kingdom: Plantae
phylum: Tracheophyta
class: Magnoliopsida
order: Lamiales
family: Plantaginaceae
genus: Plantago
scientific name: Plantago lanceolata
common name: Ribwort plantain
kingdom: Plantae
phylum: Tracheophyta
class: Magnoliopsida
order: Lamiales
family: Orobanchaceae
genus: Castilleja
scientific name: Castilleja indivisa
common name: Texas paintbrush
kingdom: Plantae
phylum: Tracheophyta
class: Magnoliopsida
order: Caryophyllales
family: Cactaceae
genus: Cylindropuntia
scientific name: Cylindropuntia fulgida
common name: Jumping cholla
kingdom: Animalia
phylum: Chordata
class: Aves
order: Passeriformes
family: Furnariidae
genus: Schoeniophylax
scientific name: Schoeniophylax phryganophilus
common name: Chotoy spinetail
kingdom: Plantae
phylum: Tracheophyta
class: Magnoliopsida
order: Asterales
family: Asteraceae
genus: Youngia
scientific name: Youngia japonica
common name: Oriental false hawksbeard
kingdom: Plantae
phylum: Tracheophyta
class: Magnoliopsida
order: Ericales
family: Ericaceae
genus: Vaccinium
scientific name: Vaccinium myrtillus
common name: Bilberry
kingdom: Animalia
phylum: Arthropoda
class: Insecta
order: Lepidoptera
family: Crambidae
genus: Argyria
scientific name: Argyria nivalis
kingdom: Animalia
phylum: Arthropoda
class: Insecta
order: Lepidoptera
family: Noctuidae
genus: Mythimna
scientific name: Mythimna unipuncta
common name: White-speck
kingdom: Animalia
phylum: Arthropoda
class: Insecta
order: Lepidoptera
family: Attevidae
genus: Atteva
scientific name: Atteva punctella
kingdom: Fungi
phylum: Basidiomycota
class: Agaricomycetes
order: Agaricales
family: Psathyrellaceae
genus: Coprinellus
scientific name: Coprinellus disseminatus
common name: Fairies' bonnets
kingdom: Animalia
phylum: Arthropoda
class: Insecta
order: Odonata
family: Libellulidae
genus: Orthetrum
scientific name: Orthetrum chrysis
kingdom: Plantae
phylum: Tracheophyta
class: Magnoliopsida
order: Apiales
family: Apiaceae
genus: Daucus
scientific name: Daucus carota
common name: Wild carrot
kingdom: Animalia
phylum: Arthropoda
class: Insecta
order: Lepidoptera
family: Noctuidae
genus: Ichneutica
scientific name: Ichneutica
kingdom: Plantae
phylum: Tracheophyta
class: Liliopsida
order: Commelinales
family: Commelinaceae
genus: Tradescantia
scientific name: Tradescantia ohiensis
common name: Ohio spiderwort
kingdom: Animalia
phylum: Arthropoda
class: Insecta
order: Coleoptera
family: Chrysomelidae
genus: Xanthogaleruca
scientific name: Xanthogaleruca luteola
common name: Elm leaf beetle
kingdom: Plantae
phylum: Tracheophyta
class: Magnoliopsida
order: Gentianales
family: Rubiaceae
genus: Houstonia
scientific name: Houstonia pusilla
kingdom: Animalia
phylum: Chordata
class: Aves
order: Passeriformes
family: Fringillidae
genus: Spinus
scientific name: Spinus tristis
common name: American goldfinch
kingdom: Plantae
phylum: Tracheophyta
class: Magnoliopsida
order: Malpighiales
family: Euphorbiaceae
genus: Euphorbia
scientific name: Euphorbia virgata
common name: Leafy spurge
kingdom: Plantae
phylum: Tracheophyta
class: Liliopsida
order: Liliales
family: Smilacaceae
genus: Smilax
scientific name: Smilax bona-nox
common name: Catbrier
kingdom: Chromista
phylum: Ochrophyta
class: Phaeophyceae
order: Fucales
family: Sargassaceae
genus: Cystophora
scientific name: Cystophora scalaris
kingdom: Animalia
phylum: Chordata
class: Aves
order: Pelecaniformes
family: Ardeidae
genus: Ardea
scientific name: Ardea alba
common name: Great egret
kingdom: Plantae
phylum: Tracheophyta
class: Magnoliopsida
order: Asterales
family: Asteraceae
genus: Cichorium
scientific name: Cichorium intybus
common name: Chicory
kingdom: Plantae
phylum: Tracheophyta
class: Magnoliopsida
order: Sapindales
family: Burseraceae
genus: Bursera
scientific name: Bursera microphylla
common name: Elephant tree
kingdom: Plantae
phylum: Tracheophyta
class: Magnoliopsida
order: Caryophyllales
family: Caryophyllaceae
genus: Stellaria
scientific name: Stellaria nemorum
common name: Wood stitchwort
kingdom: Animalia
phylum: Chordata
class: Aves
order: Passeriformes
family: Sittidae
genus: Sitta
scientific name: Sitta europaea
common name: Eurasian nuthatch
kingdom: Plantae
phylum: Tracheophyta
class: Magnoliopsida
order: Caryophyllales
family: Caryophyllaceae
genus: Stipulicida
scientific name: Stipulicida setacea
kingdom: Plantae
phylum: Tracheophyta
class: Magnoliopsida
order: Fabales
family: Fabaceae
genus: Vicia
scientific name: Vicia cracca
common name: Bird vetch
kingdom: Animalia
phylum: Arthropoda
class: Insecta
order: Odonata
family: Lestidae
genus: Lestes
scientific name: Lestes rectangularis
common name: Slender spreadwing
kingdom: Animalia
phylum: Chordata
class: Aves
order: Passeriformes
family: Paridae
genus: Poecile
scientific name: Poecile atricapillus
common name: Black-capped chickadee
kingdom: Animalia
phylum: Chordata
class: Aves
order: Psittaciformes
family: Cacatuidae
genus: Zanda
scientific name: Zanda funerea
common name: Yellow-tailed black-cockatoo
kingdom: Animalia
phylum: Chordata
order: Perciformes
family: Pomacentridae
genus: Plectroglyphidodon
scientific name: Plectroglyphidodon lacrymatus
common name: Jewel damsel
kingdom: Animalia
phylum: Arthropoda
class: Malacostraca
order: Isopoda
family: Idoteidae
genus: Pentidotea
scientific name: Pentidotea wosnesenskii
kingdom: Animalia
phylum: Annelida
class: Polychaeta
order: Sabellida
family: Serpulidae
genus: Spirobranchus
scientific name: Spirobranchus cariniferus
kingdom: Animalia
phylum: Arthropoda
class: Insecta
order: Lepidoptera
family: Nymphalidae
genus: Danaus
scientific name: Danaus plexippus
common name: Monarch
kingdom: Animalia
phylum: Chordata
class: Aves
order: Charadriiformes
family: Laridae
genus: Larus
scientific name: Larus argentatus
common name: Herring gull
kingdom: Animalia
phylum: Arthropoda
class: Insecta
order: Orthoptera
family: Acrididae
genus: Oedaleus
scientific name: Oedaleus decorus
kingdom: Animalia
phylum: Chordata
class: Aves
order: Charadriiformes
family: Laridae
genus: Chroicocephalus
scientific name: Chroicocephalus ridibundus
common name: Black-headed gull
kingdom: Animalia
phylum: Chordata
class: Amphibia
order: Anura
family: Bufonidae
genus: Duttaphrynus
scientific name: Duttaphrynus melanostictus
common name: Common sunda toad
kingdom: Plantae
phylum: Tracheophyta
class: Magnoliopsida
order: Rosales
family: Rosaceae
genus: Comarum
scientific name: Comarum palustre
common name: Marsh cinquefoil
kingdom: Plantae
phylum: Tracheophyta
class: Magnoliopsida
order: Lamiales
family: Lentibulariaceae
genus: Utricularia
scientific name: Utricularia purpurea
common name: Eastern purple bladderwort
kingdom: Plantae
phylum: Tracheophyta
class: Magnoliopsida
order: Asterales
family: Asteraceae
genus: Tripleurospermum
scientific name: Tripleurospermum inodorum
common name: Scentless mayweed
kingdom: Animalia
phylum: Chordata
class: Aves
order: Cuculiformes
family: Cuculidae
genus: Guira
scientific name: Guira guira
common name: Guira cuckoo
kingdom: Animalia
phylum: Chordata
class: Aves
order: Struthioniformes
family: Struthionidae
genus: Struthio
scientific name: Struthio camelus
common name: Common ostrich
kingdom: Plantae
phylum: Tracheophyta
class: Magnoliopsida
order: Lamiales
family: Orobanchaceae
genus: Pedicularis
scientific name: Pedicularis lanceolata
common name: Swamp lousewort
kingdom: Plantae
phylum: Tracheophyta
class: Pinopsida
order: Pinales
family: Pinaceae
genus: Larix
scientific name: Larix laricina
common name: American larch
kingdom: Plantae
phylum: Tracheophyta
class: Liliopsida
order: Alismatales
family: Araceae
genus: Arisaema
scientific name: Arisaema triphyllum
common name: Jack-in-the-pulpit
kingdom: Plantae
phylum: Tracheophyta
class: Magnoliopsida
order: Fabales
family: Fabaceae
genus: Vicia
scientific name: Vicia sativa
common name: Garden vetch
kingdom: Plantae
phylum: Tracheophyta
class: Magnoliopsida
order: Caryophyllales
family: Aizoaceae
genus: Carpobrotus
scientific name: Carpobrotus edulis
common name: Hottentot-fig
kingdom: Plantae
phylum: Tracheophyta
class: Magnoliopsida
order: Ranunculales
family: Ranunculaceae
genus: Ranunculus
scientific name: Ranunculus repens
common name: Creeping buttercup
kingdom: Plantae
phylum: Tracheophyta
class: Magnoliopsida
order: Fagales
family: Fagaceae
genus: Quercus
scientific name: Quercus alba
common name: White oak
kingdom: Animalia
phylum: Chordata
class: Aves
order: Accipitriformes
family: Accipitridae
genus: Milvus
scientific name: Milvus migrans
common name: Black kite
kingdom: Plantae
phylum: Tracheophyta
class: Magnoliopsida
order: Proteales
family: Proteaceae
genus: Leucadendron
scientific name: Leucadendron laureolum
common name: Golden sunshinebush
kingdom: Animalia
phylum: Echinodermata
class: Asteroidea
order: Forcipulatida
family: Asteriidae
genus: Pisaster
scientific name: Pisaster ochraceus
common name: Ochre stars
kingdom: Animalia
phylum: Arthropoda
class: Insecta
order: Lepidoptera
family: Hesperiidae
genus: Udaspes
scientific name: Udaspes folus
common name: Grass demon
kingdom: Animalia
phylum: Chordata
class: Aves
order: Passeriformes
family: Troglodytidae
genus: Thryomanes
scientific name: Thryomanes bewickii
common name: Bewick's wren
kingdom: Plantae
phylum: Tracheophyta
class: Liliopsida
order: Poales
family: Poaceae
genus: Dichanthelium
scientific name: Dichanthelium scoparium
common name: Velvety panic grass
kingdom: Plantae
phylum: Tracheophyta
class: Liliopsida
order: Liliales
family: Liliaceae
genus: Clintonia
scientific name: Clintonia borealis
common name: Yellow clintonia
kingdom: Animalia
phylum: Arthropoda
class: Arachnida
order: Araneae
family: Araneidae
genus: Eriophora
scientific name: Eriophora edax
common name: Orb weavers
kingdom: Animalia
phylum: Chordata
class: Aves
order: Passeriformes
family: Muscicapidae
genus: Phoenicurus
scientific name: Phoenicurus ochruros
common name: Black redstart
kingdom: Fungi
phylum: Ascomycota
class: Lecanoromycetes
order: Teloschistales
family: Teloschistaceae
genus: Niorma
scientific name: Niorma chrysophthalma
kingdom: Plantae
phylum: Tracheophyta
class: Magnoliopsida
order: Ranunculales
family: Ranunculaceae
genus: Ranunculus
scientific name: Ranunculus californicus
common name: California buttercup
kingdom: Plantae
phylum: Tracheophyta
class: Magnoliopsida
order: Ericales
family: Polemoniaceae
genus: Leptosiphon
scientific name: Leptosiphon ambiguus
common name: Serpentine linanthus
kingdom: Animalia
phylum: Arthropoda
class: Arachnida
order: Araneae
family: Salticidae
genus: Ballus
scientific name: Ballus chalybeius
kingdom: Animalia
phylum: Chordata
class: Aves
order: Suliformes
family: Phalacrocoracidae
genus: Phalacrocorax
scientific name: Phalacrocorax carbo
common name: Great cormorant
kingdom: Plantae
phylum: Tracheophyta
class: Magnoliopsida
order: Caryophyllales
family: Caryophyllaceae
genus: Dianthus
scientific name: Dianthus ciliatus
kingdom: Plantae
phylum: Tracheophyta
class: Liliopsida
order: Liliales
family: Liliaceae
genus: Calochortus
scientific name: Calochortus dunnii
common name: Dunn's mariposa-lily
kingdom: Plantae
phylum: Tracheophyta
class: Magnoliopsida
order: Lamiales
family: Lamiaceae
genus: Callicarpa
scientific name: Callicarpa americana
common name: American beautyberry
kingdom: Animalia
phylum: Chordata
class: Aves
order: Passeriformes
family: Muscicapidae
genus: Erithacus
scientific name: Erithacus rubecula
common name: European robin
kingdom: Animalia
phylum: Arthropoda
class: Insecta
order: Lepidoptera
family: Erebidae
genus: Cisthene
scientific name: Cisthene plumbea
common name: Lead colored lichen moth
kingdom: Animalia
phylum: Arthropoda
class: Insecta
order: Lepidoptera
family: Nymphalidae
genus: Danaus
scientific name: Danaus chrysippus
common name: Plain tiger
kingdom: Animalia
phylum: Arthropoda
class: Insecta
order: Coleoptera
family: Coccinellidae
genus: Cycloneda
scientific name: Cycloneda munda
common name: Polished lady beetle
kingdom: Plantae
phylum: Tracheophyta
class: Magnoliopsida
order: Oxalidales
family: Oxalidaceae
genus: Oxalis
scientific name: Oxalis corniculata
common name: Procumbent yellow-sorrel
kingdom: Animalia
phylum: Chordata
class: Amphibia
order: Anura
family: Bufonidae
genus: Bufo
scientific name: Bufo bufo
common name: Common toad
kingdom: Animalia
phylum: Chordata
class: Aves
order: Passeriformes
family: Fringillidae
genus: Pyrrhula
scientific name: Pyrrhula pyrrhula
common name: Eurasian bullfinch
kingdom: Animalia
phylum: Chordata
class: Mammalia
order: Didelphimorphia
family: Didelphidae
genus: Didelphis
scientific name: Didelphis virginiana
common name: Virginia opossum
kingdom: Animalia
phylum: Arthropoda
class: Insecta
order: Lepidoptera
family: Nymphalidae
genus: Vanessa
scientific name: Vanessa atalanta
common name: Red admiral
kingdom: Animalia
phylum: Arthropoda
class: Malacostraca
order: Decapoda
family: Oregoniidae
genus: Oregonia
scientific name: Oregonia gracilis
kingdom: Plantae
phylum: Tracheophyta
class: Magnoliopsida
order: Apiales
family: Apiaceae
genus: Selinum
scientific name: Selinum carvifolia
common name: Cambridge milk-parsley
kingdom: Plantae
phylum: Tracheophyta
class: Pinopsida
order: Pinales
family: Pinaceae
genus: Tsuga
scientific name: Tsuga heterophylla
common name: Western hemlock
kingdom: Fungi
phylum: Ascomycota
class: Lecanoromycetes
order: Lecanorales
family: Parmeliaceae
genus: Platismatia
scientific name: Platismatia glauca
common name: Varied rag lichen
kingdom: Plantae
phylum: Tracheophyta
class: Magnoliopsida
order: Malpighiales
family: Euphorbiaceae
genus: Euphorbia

• • •

WHAT THE TASK REQUIRES:
Set down the listing above from its start through the line containing "scientific name: Castilleja indivisa", both ends included, reproducing each line exactly.

SOLUTION TO THE PROBLEM:
kingdom: Plantae
phylum: Tracheophyta
class: Magnoliopsida
order: Lamiales
family: Plantaginaceae
genus: Plantago
scientific name: Plantago lanceolata
common name: Ribwort plantain
kingdom: Plantae
phylum: Tracheophyta
class: Magnoliopsida
order: Lamiales
family: Orobanchaceae
genus: Castilleja
scientific name: Castilleja indivisa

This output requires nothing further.